(Source passage):
New Delhi, March 14: The depreciation of the rupee against the dollar would come as a welcome relief to exporters who had been hit hard by the weak demand in the global market.

The rupee traded around 51.52 to a dollar on Friday with some analysts saying it could touch a new low of about 53 to 56 against the greenback in the coming weeks.

Analysts said the weak rupee would make Indian goods price-competitive, especially when exports had plunged 16 per cent in January. Moreover, trends indicated that merchandise trade was unlikely to go up this fiscal.

The government has scaled down the export target for this fiscal to $175 billion from $200 billion because of global recession.

FIEO said the depreciation of the rupee was a positive thing for exporters. The trading community would be able to compete with Beijing as the Chinese Yuan had not depreciated substantially like the rupee. The textile sector is definitely benefiting as far as the US and European markets are concerned.

G.K. Gupta, former FIEO president, said, “The weakening of the rupee against the dollar is a good sign. If it continues to be in that range for some weeks, exporters will be benefited.”

Labour intensive sectors such as textiles and garments, gems and jewellery and leather will benefit, analysts said.

“The rupee has fallen by over 25 per cent in the last eight to nine months. Projections of further weakening will bring back the competitiveness of exporters who have been losing market,” said Rakesh Vaid, chairman of the Apparel Export Promotion Council.

Analysts said the weak rupee would help the country step up its exports in the global markets and would provide protection to domestic enterprises as imports will become less profitable.

K.T. Chacko, director of the Indian Institute of Foreign Trade, said, “For exporters to reap the full benefits of the weakening of the rupee, the currency has to be in that range for a reasonable period of time as export contract and price contract deals take time.”

(Your tasks):
a) Summarize the rupee article in two sentences.
b) Name every person the rupee article identifies by name, along with the role it gives each one.
c) Repeat the rupee article word for word, starting at "Analysts said the weak rupee would make" and ending at "up this fiscal.".
The lines that come after this have no connection to the rupee article.

(Extracted information):

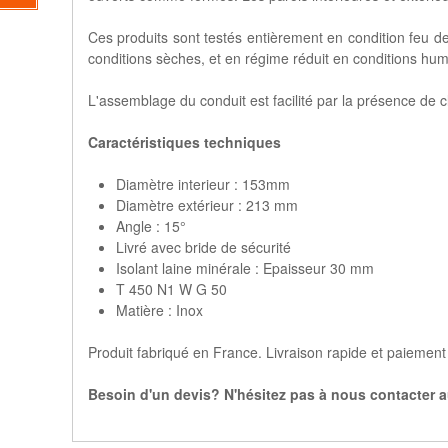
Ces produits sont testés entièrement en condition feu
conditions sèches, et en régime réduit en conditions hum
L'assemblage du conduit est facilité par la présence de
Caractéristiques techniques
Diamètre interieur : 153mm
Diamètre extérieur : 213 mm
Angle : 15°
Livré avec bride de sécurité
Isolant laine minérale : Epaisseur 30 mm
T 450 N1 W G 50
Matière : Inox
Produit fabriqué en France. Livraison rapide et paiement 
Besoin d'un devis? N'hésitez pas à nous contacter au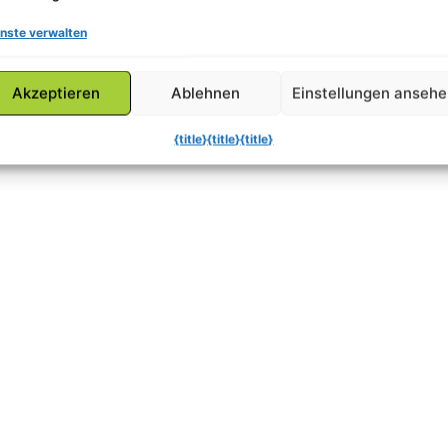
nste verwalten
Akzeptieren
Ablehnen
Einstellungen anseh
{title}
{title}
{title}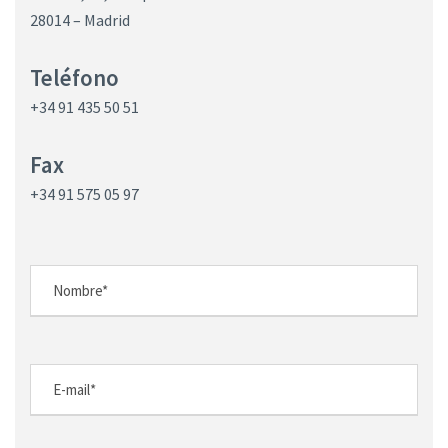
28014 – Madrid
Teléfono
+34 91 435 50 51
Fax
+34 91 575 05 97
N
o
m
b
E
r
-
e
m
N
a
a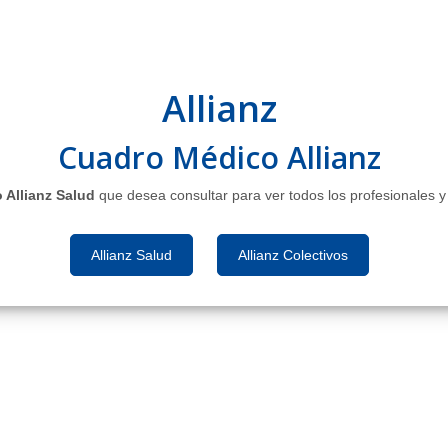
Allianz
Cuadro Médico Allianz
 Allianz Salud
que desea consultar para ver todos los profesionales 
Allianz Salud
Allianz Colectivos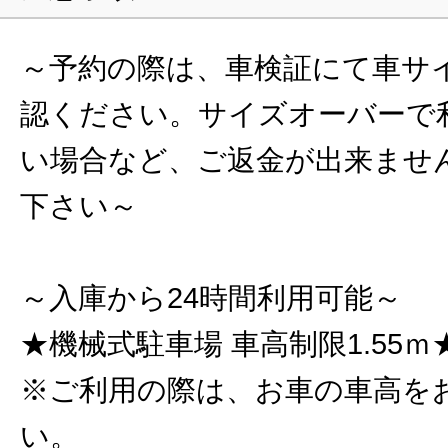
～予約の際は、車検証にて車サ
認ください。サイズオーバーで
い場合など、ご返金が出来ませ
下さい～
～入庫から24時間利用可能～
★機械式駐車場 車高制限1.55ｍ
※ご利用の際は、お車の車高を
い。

==

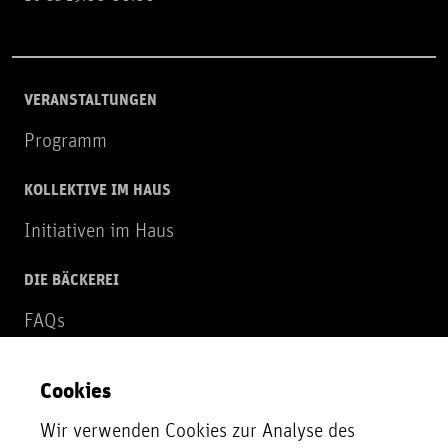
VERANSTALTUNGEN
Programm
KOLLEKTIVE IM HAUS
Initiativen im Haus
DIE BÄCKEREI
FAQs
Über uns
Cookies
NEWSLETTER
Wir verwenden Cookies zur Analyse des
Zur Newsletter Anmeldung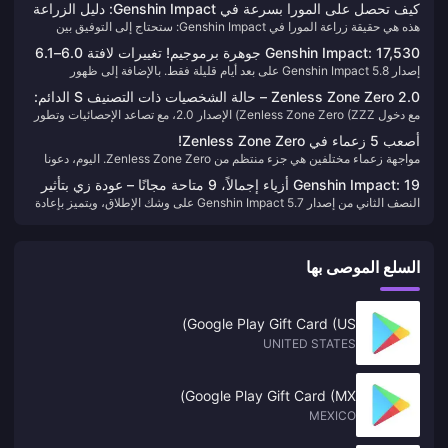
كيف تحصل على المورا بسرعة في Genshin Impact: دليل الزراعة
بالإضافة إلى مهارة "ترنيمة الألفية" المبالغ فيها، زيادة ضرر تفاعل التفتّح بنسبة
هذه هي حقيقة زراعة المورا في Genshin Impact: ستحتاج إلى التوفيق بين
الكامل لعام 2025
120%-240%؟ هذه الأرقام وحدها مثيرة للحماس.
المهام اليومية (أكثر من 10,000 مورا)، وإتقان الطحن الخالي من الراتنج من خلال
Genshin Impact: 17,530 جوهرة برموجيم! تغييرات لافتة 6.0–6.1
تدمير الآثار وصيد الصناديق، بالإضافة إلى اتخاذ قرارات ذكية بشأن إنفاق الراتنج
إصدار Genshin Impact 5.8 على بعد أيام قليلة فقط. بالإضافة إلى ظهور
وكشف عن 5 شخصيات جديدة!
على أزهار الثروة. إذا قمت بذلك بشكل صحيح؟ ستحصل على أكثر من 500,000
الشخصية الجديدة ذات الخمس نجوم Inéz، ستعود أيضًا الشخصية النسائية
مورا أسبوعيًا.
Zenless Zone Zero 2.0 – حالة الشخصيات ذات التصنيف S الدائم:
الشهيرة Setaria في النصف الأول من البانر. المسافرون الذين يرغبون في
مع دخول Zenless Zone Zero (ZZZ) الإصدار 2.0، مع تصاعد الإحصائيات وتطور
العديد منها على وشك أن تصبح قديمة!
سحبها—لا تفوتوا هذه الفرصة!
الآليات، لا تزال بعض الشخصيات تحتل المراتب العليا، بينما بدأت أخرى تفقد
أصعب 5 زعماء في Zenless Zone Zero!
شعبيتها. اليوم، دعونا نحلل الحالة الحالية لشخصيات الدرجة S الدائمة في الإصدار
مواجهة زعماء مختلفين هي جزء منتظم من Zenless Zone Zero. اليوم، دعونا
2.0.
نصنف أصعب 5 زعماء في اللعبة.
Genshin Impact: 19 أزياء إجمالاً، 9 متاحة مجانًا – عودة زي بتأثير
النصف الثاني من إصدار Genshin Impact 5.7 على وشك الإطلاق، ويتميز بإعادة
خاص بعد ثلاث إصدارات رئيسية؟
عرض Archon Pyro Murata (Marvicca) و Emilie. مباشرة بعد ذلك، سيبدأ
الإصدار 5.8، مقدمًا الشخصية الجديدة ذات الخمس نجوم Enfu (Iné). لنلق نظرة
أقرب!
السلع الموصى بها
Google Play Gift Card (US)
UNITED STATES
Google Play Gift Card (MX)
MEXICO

(Answers to each task):
a) Analysts and export groups said the rupee's fall against the dollar would help Indian exporters, who had been hit by weak global demand, by making their goods price-competitive, with labour intensive sectors such as textiles, gems and jewellery, and leather set to benefit. The government had cut its export target for the fiscal to $175 billion from $200 billion, and commentators said the currency would need to stay in that range for some time for exporters to gain fully.

b)
- G.K. Gupta, former FIEO president
- Rakesh Vaid, chairman of the Apparel Export Promotion Council
- K.T. Chacko, director of the Indian Institute of Foreign Trade

c)
Analysts said the weak rupee would make Indian goods price-competitive, especially when exports had plunged 16 per cent in January. Moreover, trends indicated that merchandise trade was unlikely to go up this fiscal.